* [What the task asks]
When a line below holds the string "hand", show that line.

* [Records for the exercise]
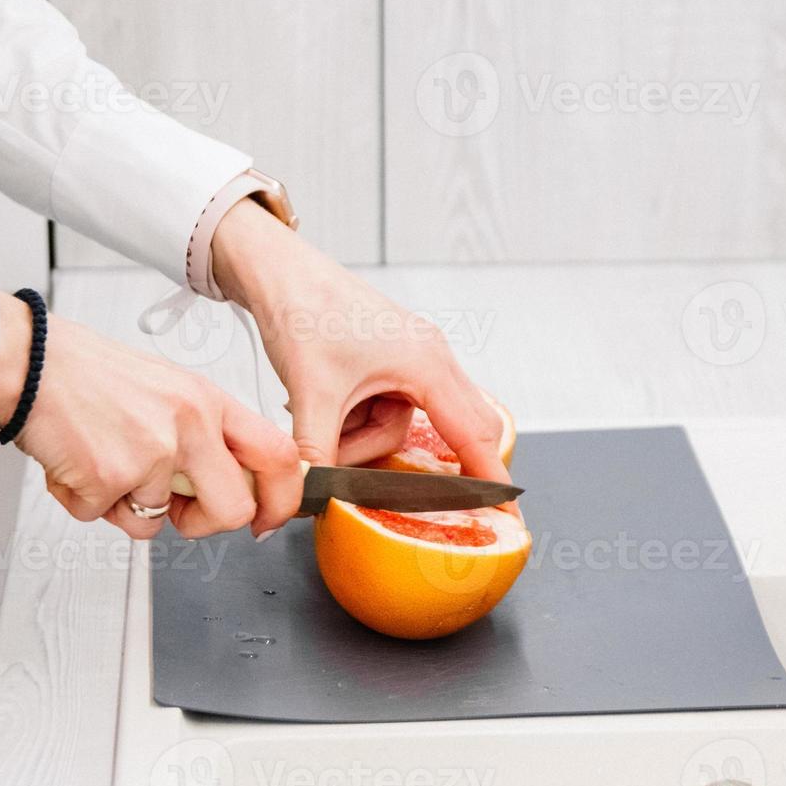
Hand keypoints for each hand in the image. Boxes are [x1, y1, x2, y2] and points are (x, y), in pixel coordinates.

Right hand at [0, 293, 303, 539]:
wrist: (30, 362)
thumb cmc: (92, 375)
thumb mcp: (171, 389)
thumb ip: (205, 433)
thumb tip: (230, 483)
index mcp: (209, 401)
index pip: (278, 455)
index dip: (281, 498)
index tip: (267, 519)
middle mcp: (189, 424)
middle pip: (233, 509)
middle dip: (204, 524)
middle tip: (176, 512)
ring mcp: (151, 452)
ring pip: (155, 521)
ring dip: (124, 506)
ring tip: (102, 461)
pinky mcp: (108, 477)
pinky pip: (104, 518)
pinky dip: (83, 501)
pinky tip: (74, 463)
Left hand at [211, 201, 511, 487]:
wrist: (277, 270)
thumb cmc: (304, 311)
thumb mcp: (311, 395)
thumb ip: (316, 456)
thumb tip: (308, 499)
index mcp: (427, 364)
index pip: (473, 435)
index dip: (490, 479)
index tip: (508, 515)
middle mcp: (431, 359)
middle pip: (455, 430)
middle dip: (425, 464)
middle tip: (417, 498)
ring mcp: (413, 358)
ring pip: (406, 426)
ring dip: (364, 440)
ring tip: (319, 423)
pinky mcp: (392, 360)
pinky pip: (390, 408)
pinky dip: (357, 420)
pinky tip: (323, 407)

* [Reply to the exercise]
Hand keypoints for each hand in the image. Boxes are [x1, y1, x2, y2] and points are (x, y), in pixel coordinates.
Right hand at [0, 293, 303, 539]:
Left hand at [211, 201, 511, 487]:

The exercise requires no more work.